[What to produce] Once the pictures are set aside, copy the data below exactly as it stands.

[Collected data]
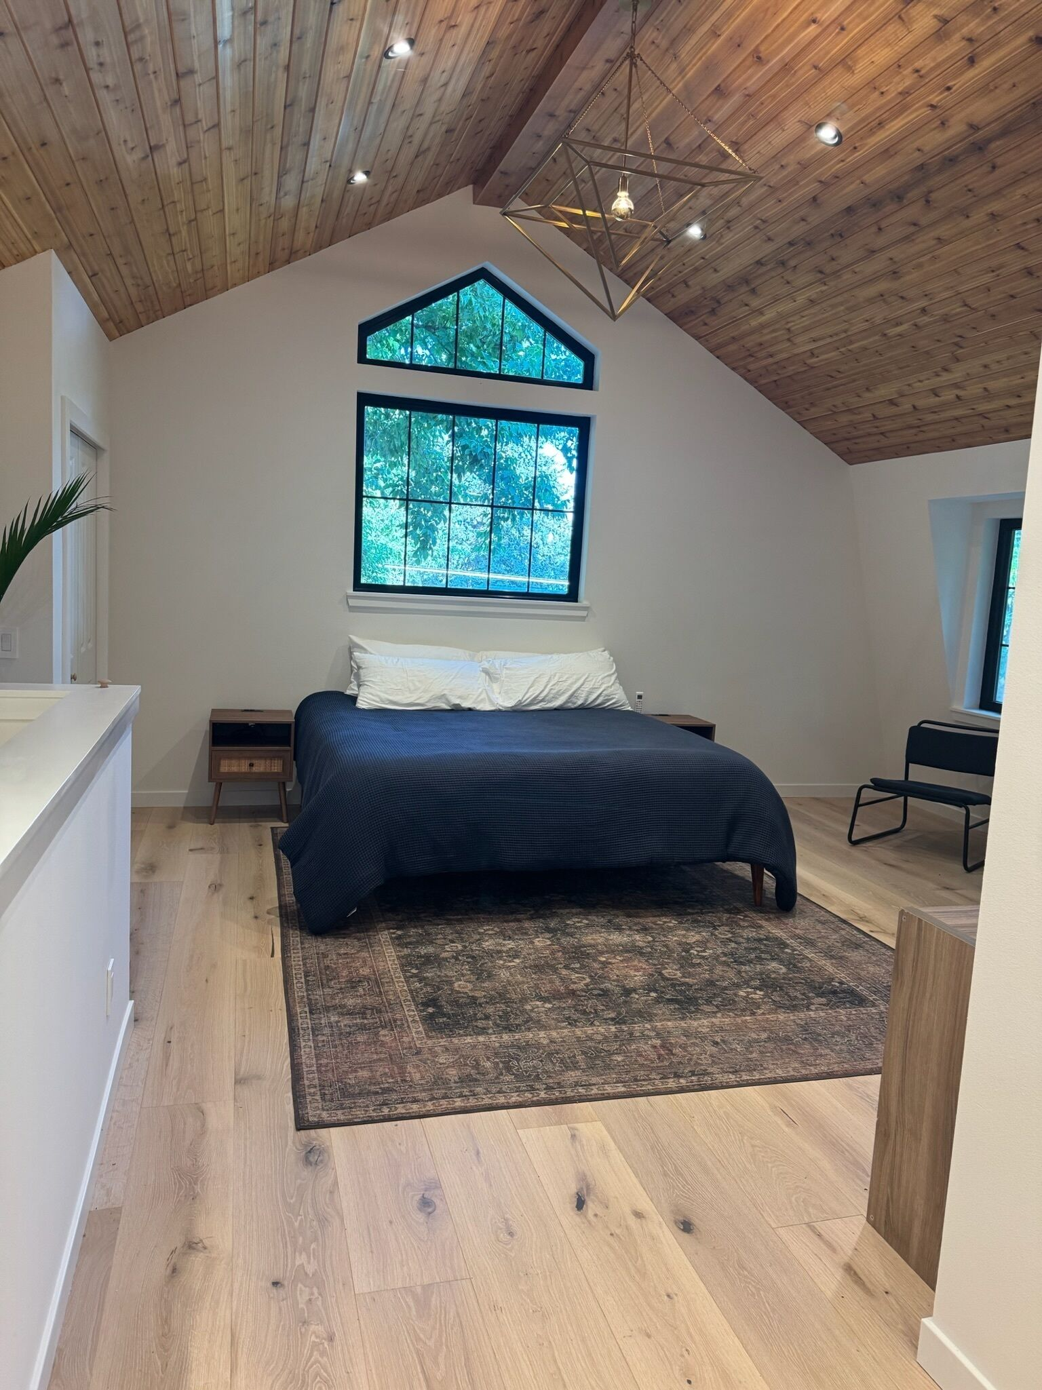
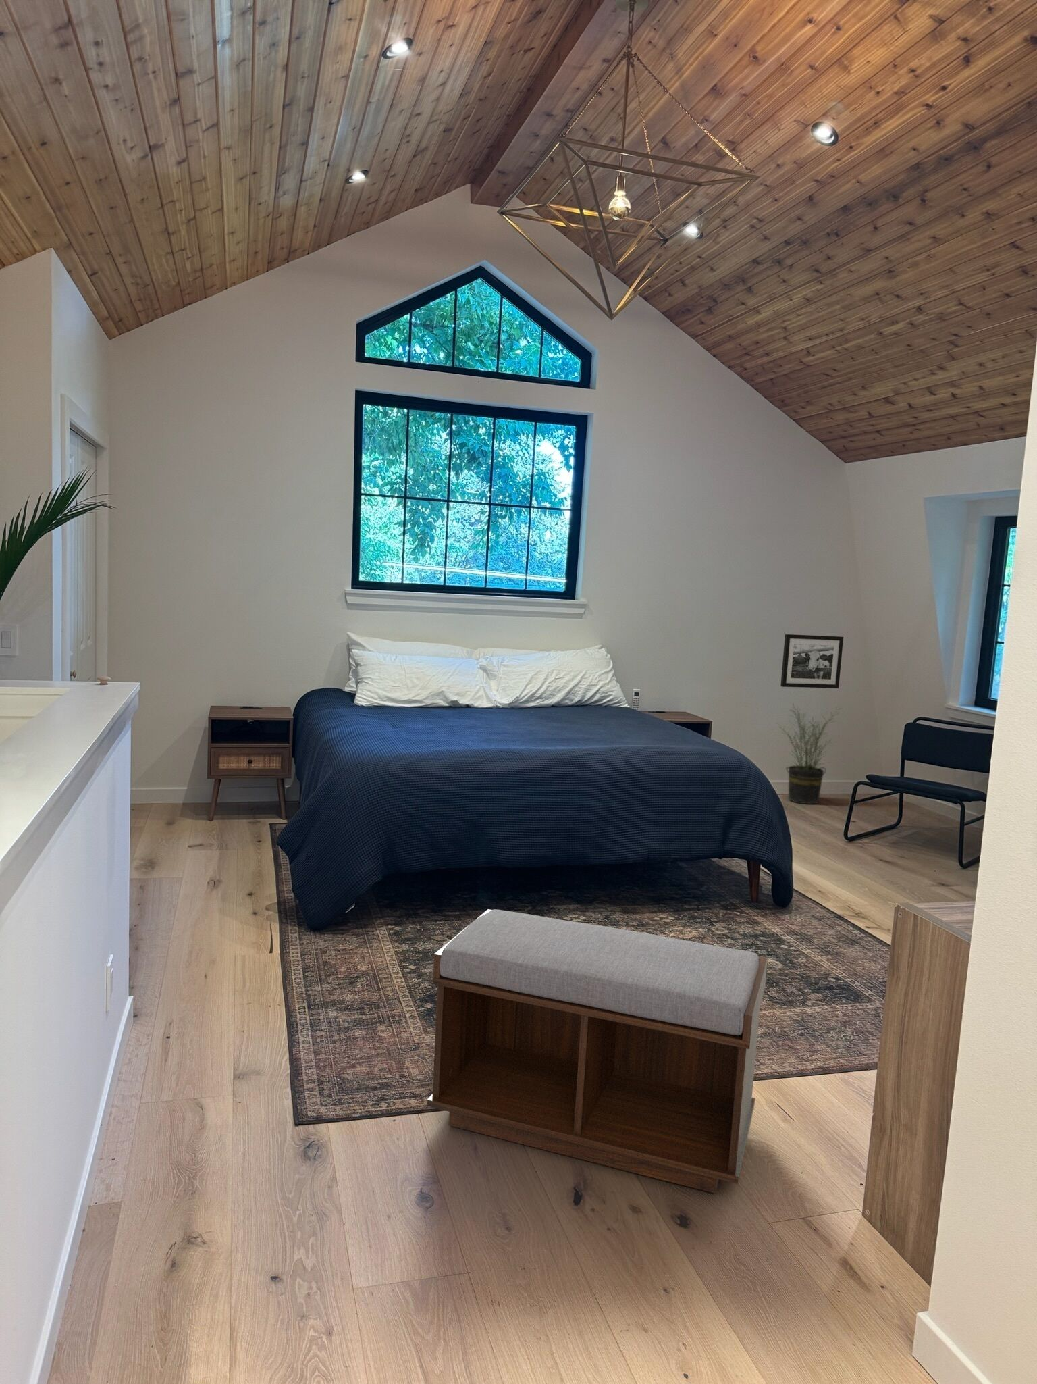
+ picture frame [780,633,844,689]
+ potted plant [776,702,843,805]
+ bench [426,909,768,1194]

[Task output]
+ picture frame [780,633,844,689]
+ potted plant [776,702,843,805]
+ bench [426,909,768,1194]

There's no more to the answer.